The Dead Boys by Royce Buckingham
Reading Level: Middle Grade/Young Adult
Release Date: Available Now
Publisher: Putnam Juvenile
Source: Received from publicist for honest review
Summary: In the desert town of Richland, Washington, there stands a giant sycamore tree. Horribly mutated by nuclear waste, it feeds on the life energy of boys that it snags with its living roots. And when Teddy Matthews moves to town, the tree trains its sights on its next victim. From the start, Teddy knows something is very wrong with Richland, every kid he meets disappears before his eyes. A trip to the cemetery confirms that these boys are actually dead and trying to lure him to the tree. But that knowledge is no help when Teddy is swept into the tree's world, a dark version of Richland from which there is no escape . . .
My Review: The Dead Boys had a phantasmic yet spooky concept that would appeal to Middle Grade and Young Adult readers. Royce's conveyed events contributed a distinct fluidity that quickly turned into a fast-paced tale. Due to nuclear waste, Richland's hidden tree of doom pried energy from twelve year old boys. Every ten years, this monstrous, life-draining plant sought out a new victim. The moment Teddy arrived to the neighborhood, his unfortunate location stirred the tree's unnatural yearning. Teddy was a great protagonist, his intelligence and common sense helped me connect with him on a deeper level. I was so invested in his well being that I felt his emotions first hand.
All throughout the novel, I met a group of mysterious boys who befriend Teddy on the way. At first, I was a bit confused as to why these boys were so awkward. But, once the answers were revealed, it all started making sense. I know most of you are thinking, a tree that lives off of humans? It's definitely unheard of, however the imagination behind the idea was refreshing and gritty. The dark world created by Royce could easily be transformed into a Tim Burton film. By the end, the element of surprise was successful. The balancing acts between the tree and Teddy came together with a satisfying conclusion. Finally, Royce's intriguing creativity has sparked my interest in his works. I really hope one day he decides to write a Young Adult book with the same thrilling evidence.

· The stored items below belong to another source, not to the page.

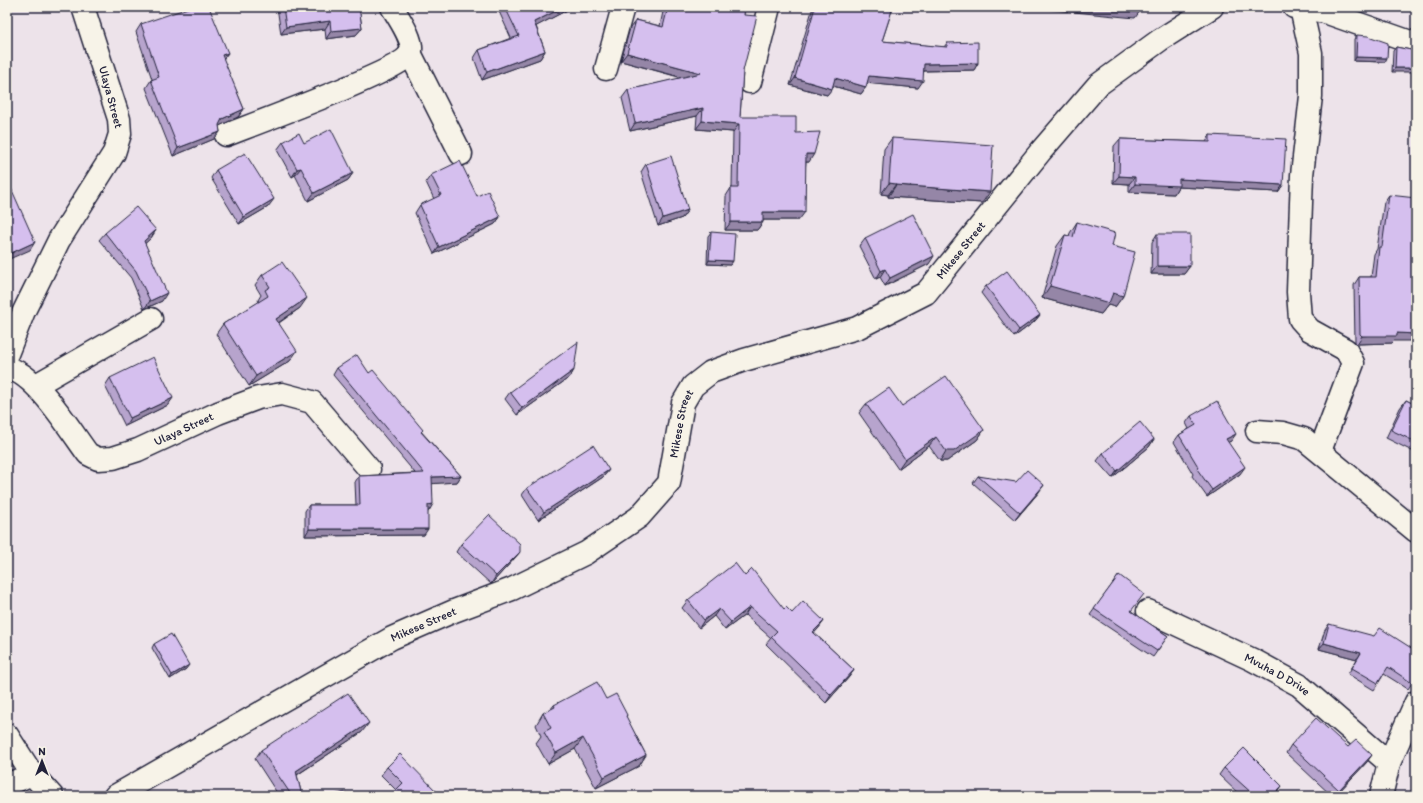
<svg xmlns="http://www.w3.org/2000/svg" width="1423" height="803" viewBox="0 0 1423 803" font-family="Itim,sans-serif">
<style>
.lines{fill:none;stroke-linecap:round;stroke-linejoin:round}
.minor-casing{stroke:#22223b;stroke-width:25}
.minor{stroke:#f7f3e8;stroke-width:22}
.wall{fill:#b7a4cd;stroke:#22223b}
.shaded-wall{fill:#9586a7;stroke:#22223b}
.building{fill:#d5bfee;stroke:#22223b}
.labels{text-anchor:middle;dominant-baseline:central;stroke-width:3;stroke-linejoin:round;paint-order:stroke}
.street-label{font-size:12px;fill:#22223b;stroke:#f7f3e8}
</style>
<rect width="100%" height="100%" fill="#ede3ea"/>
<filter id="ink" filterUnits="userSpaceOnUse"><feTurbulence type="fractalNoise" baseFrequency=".025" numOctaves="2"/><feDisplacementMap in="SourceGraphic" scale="8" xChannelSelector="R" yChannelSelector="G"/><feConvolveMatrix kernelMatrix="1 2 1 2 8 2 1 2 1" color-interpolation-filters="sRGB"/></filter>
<g filter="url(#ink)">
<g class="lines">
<!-- minor casing -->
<g class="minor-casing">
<g id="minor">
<path d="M1294,7L1325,12L1416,44"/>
<path d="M1301,8L1311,53V96L1302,175L1300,231L1298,292L1300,319L1310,330L1346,350L1353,363L1320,451"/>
<path d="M410,53L461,154"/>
<path d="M606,69L623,7"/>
<path d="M750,82L769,7"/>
<path d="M226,135C254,124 399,71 410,54C416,43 398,17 392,7"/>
<path d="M7,354L24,311L59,240L114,153L120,134L119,119L83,7"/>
<path id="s1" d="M7,368C36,373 70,430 88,454L98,459L113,458L138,450L218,413L258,398L282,394L312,402L369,469"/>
<path d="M36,385L151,319"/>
<path d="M1257,431L1283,433L1304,439L1416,531"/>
<path id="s2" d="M1148,611L1253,660L1299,685L1389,763"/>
<path d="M7,735L32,774L52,796"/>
<path d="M7,785L32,774"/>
<path id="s3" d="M115,796L392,638L454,611L512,589L586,553L639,517L669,483L683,403L693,386L711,372L744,360L857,328L926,293L1041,151L1098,85L1160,40L1212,7"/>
<path d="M1381,796L1389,763L1416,702"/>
</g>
</g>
<!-- minor -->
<use href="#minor" class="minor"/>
</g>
<!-- wall -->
<g class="wall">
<path d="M277,7H359L362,28L356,35L326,39L325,29L281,34Z"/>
<path d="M497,7H573L536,26L545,51L540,59L482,80L474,58L479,50L511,38Z"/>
<path d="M664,7H745L744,15L743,71L740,117L796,133L809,162H806L799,220H763V222L757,230H725L726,196L731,188H732L733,132L696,129L697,116L630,131L622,98L628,90L682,78L621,61L630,28L636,20L660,26Z"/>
<path d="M813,7H893L882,41L944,47L947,43L978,63L974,70L924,71L918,88L867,83L866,87L861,94L833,86L827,95L790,85Z"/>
<path d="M141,24L228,53L223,59L244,109L238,117L219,126L220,132L214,139L173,156L146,88L151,80L152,79L136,32Z"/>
<path d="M1357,35L1385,62L1354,61V39Z"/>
<path d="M1396,47L1416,51L1392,72L1393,51Z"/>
<path d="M1210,135L1283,185L1278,192L1178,187L1174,194L1129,192V184L1113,183L1114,146L1120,139L1206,142Z"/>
<path d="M892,138L982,203L888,197V195L881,194L884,149Z"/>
<path d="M283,142L304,143L353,173L348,180L308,201L295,175L292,177L277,150Z"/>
<path d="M646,164L688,210L682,218L658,226L641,172Z"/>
<path d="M216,170L268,207L239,224L211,178Z"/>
<path d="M431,175L477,196L500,217L495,224L434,254L415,213L420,205L434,199L426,182Z"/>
<path d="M1389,195L1394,341L1392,343L1357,344L1355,342L1354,285L1359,277H1371L1374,254L1377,249L1384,202Z"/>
<path d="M1077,222L1112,246L1123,296L1115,307L1108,305L1101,314L1042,298L1057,246L1065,235L1069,236L1070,233Z"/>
<path d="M156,230L151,238L145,243L162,301L144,309L131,278L99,240L105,233Z"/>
<path d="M711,232L733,261L730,265L707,264L708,236Z"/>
<path d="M1157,234L1190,266L1184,274H1151L1152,242Z"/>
<path d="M865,238L929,264L885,286L880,277L876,279L859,246Z"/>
<path d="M262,275L300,308L279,323L290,361L249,386L216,334L223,324L259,302L258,300L261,295L255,285Z"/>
<path d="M986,286L1040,315L1034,322L1014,337L981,293Z"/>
<path d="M337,368L369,373L461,476L457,482L432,483L429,511H428L424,535L305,536V511L309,505H356L355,482L359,476L415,473L333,375Z"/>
<path d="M574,370L570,377L517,415L505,399L510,392Z"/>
<path d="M110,378L168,405L125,426L105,386Z"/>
<path d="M1406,400L1416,405V453L1386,438L1400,408Z"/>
<path d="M866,404L902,406L984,430L977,440L947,461H940L929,446L898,469L859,413Z"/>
<path d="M1191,416L1231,441L1228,442L1240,474L1207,497L1192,476L1193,474L1174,442L1179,435L1189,429L1186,423Z"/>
<path d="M1154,439L1149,447L1112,478L1097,461L1103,453Z"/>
<path d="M609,470L603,477L538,520L522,495L527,488Z"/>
<path d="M978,476L1039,492L1015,520L973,483Z"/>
<path d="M461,544L520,552L514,559L491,584L456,552Z"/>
<path d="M1119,575L1131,611L1168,636L1153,657L1090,615Z"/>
<path d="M745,576L784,609L792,613L824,621L818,629L814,633L854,670L849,677L826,703L766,644L771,638L745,615L725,630L714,616L699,628L682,608L688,600Z"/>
<path d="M1329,624L1416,677L1408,689L1384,674L1374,690L1348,674L1357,659L1319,649L1325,630Z"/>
<path d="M154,644L186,669L170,679L152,648Z"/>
<path d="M606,699L627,715L626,717L646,755L639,766L596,788L575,749L548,764L536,743L541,736L536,725L543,713L550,710L554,705Z"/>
<path d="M362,732L297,775L302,796H279L255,759L261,750Z"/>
<path d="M1291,745L1348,747L1367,762L1335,796H1332L1286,753Z"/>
<path d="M387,767L437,792L434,796H391L396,790L381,775Z"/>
<path d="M1224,768L1277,794L1275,796H1241L1219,775Z"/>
</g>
<!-- shaded-wall -->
<g class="shaded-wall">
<path d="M564,7H573L529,30L534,22Z"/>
<path d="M1020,7H1096L1140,11L1135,18L1044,9H1019Z"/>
<path d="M330,21L325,29L281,34L286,27Z"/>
<path d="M362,28L356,35L326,39L331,31Z"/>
<path d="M545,51L540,59L482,80L487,72Z"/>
<path d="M228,53L222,60V55Z"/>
<path d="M627,53L701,73L695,81L621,61Z"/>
<path d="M1356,57L1387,58L1385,62L1354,61Z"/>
<path d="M978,63L974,70L919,71L924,64Z"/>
<path d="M1395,68H1416V72H1392Z"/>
<path d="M869,76L923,81L918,88L864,83Z"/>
<path d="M795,78L832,89L827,95L790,85Z"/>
<path d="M835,78L866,87L861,94L830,85Z"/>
<path d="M703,108L697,116L630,131L635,123Z"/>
<path d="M244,109L238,117L217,127L222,119Z"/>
<path d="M702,121L739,124L733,132L696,129Z"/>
<path d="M220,132L214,139L173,156L178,148Z"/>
<path d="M806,154H814L809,162H801Z"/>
<path d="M301,168L295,175L292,177L297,169Z"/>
<path d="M353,173L348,180L308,201L314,193Z"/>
<path d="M1119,176L1135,177L1129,184L1113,183Z"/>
<path d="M1179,179L1283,185L1278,192L1178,187L1174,194L1129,192L1135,184Z"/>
<path d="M889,183L896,184L888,195L881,194Z"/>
<path d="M896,185L990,192L982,203L888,197Z"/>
<path d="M274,199L268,207L239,224L244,217Z"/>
<path d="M688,210L682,218L658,226L663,218Z"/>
<path d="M763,212H805L799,220H757Z"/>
<path d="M500,217L495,224L434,254L439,247Z"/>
<path d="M731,222H763L757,230H725Z"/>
<path d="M156,230L151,238L139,249L144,241Z"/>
<path d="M35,242L30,250L7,260V255Z"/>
<path d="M934,256L929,264L885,286L890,278Z"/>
<path d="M709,260L733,261L730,265L707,264Z"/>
<path d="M1157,266H1190L1184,274H1151Z"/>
<path d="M885,269L880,277L876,279L881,271Z"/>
<path d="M1050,286L1113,293L1123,296L1115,307L1108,305L1101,314L1042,298Z"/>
<path d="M167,293L162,301L144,309L150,301Z"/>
<path d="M307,298L300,308L269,329L276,319Z"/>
<path d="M1040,315L1034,322L1014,337L1019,330Z"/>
<path d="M1397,333L1416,334V341H1394L1392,343L1357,344L1362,336Z"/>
<path d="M297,351L290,361L249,386L256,376Z"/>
<path d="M574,370L570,377L517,415L522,408Z"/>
<path d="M173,398L168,405L125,426L130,418Z"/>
<path d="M984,430L977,440L947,461H940L946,451Z"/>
<path d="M1236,434L1231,441L1221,446L1226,439Z"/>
<path d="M936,437L929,446L898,469L905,459Z"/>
<path d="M1154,439L1149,447L1112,478L1117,471Z"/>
<path d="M1245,467L1240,474L1207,497L1212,490Z"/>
<path d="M609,470L603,477L538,520L544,512Z"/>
<path d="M461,476L457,482L428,484L432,477Z"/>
<path d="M1044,485L1039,492L1015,520L1020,513Z"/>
<path d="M433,504L429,511H424L428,505Z"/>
<path d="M309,529H428L424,535L305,536Z"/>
<path d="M520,552L514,559L491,584L496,576Z"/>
<path d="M750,607L745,615L725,630L731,622Z"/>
<path d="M719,609L714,616L699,628L704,620Z"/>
<path d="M824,621L818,629L808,640L813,632Z"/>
<path d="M1324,643L1361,653L1357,659L1319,649Z"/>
<path d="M189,665L186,669L170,679L172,675Z"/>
<path d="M854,670L849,677L826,703L831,695Z"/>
<path d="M369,723L362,732L289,780L296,771Z"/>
<path d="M583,738L575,749L548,764L556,753Z"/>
<path d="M646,755L639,766L596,788L604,777Z"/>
<path d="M1372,755L1367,762L1335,796L1339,790Z"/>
<path d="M1282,786L1275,796H1272Z"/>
</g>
<!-- building -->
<g class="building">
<path d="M191,7H209L228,53L222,55L244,109L222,119L219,125L220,132L178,148L151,80L159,77L141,24Z"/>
<path d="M283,7H359L362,28L331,31L330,21L286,27Z"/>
<path d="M505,7H564L534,22L545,51L487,72L479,50L519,36Z"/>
<path d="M668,7H745L744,15L757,16L743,71L740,117H796V133L820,132L814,154H806L805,212H763V222H731V188H738L739,124L702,121L703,108L635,123L628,90L701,73L627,53L636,20L663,27Z"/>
<path d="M815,7H893L882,41L947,47V43L978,42V63L924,64L923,81L869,76L866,87L835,78L832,89L795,78Z"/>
<path d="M1096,7H1140V11Z"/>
<path d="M1357,35L1368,36L1388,43L1387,58L1356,57Z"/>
<path d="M1396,47L1416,51V68H1395Z"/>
<path d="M331,129L353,173L314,193L301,168L297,169L283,142L299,133L304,143Z"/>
<path d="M1210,135L1286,139L1283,185L1179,179V186L1135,184V177L1119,176L1120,139L1210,142Z"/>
<path d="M892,138L993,145L990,192L896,185V184L889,183Z"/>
<path d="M245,153L274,199L244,217L216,170Z"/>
<path d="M671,156L688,210L663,218L646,164Z"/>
<path d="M460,161L477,196L488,191L500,217L439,247L420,205L441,195L431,175Z"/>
<path d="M7,179L35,242L7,255Z"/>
<path d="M1389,195L1416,198V334L1397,333V336H1362L1360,334L1359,277H1376L1379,247H1382Z"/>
<path d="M136,207L156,230L144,241L167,293L150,301L136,271L105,233Z"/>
<path d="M913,214L934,256L890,278L885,269L881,271L865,238Z"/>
<path d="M1077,222L1115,233L1112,246L1135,252L1123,296L1113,293L1109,303L1050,286L1065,235L1073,237Z"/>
<path d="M711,232L735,234L733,261L709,260Z"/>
<rect x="1157" y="234" width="33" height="32"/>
<path d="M282,262L307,298L276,319L297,351L256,376L223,324L268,296L265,290L270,287L262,275Z"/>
<path d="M1007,271L1040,315L1019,330L986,286Z"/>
<path d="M578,342L574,370L522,408L510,392Z"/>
<path d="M357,355L369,373L373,370L423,430L421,432L461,476L432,477L433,504L428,505V529H309V505H360L359,476L424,473L337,368Z"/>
<path d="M153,357L173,398L130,418L110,378Z"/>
<path d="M946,376L984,430L954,451H946L936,437L905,459L866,404L889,388L902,406Z"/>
<path d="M1406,400L1416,405V442L1391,430Z"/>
<path d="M1217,401L1236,434L1226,439L1245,467L1212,490L1197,469L1199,468L1179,435L1196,425L1191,416Z"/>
<path d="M1140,422L1154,439L1117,471L1103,453Z"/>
<path d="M593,445L609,470L544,512L527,488Z"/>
<path d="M1027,470L1044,485L1020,513L978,476L1016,482Z"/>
<path d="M489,515L520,544V552L496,576L461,544Z"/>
<path d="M735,563L745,576L752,569L784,609L786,607L792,613L803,601L824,621L813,632L854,670L831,695L771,637L777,631L750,607L731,622L719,609L704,620L688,600Z"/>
<path d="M1119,575L1144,594L1131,611L1168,636L1157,651L1094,609Z"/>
<path d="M1329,624L1374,636L1380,628L1416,651V677L1412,683L1388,667L1378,683L1352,668L1361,653L1324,643Z"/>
<path d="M171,634L189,665L172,675L154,644Z"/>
<path d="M597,682L606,699L616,694L627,715L626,716L646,755L604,777L583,738L556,753L544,732L551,728L543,713L555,707L554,705Z"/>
<path d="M348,693L369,723L296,771L302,796H292L261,750Z"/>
<path d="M1316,718L1348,747L1356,740L1372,755L1339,790L1291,745Z"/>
<path d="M1244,748L1282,786L1272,796H1255L1224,768Z"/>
<path d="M400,754L437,792L433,796H398L394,792L403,783L387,767Z"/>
<path d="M581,790L585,796H570Z"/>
<path d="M345,792L346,796H330Z"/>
</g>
</g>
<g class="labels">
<!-- street labels -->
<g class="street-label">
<text transform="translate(111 97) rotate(75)">Ulaya Street</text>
<text stroke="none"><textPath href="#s3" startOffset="1049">Mikese Street</textPath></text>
<text stroke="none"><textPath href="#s3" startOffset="701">Mikese Street</textPath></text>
<text stroke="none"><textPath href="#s1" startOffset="223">Ulaya Street</textPath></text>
<text stroke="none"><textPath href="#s3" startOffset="353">Mikese Street</textPath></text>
<text stroke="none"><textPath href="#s2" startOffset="144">Mvuha D Drive</textPath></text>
</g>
</g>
<!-- margin -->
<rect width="1423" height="803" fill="none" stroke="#f7f3e8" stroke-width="24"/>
<rect x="12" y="12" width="1399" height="779" fill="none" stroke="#22223b" stroke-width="1.5" filter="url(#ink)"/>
<!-- north arrow -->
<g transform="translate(42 761)" stroke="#f7f3e8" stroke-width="3" paint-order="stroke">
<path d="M0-3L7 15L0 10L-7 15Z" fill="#22223b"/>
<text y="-6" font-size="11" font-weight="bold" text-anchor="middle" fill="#22223b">N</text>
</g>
</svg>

Royce Scott Buckingham studied English at Whitman College and began writing short fantasy tales during law school at the University of Oregon. He wrote his debut novel, Demon Keeper, late at night while working as a prosecuting attorney by day. A life-sized dragon's skull hangs on his study wall beside his English degree in Bellingham, Washington, where he lives with his wife Cara and makes up bedtime stories for their boys Aspen and Aiden in a big, old, creaky house that some might find spooky.